Statistik Komputasi28, tidak. 2 (2013): 565-580.
[60]Dijkstra, Theo K., dan Jorg Henseler. "Penaksir PLS yang konsisten dan normal secara asimtotik untuk persamaan
struktural linier."Statistik komputasi & analisis data81 (2015): 10-23.
[61] Henseler, J., Dijkstra, TK, Sarstedt, M., Ringle, CM, Diamantopoulos, A., Straub, DW, Ketchen, DJ, Rambut, J.

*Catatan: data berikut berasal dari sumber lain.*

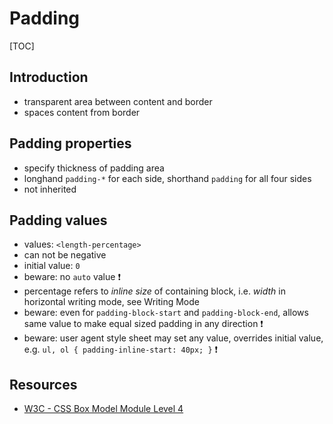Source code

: # Padding

[TOC]



## Introduction

- transparent area between content and border
- spaces content from border



## Padding properties

- specify thickness of padding area
- longhand `padding-*` for each side, shorthand `padding` for all four sides
- not inherited



## Padding values

- values: `<length-percentage>`
- can not be negative
- initial value: `0`
- beware: no `auto` value ❗️
- percentage refers to _inline size_ of containing block, i.e. _width_ in horizontal writing mode, see Writing Mode
- beware: even for `padding-block-start` and `padding-block-end`, allows same value to make equal sized padding in any direction ❗️
- beware: user agent style sheet may set any value, overrides initial value, e.g. `ul, ol { padding-inline-start: 40px; }` ❗️



## Resources

- [W3C - CSS Box Model Module Level 4](https://www.w3.org/TR/css-box-4/)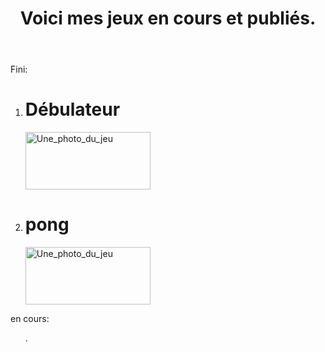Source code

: <!DOCTYPE html>
<html>
<head>
    <title>Mes jeux</title>
</head>
<body>
    <header>
       <h1>Voici mes jeux en cours et publiés.</h1> 
    </header>
    <p>
        Fini:
            <ol>
                <li>
                    <h1>Débulateur</h1>
                    <a href="file:///C:/Users/u6052575/algoritme/debulteur.HTML">
                        <img src="file:///C:/Users/u6052575/Pictures/d%C3%A9bulatour.png" width="200" height="92" alt="Une_photo_du_jeu">
                    </a>
                </li>
                <li>
                    <h1>pong</h1>
                    <a href="file:///C:/Users/u6052575/algoritme/pong.HTML">
                        <img src="file:///C:/Users/u6052575/Pictures/Pong.png" width="200" height="92" alt="Une_photo_du_jeu">
                    </a>
                </li>
            </ol>
            <!-- Ajoutez d'autres jeux finis ici si nécessaire -->
            en cours:
        <ol>
            <il>
                .
            </il>
        </ol>
    </p>
</body>
</html>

F., Hult, GTM, dan Calantone, RJ 2014. Keyakinan dan Realitas Umum tentang Kuadrat Terkecil Sebagian: Komentar
pada Rönkkö & Evermann (2013), Metode Penelitian Organisasi, 17(2): 182-209.
[62]Hu, Li-tze, dan Peter M. Bentler. "Indeks yang sesuai dalam pemodelan struktur kovarians: Sensitivitas terhadap kesalahan spesifikasi
model yang di bawah parameter."Metode psikologis3, tidak. 4 (1998): 424.
[63]Huang, Jen-Hung, Yu-Ru Lin, dan Shu-Ting Chuang. "Menjelaskan perilaku pengguna pembelajaran seluler: Perspektif model
penerimaan teknologi yang diperluas."Perpustakaan Elektronik25, tidak. 5 (2007): 585-598.
[64]Loes, Chad N., Mark H. Salisbury, dan Ernest T. Pascarella. "Persepsi siswa tentang pengajaran yang efektif dan
pengembangan pemikiran kritis: Sebuah replikasi dan perluasan."Pendidikan yang lebih tinggi69, tidak. 5 (2015): 823-838.
[65]Pascarella, Ernest T., Jui-Sheng Wang, Teniell L. Trolian, dan Charles Blaich. "Bagaimana lingkungan instruksional dan pembelajaran dari
perguruan tinggi seni liberal meningkatkan perkembangan kognitif."Pendidikan yang lebih tinggi66, tidak. 5 (2013): 569-583.

[66] Morris CG, & Maisto AA (2002). Psikologi dan Pendahuluan. New Jersey: Sungai Soldle Atas.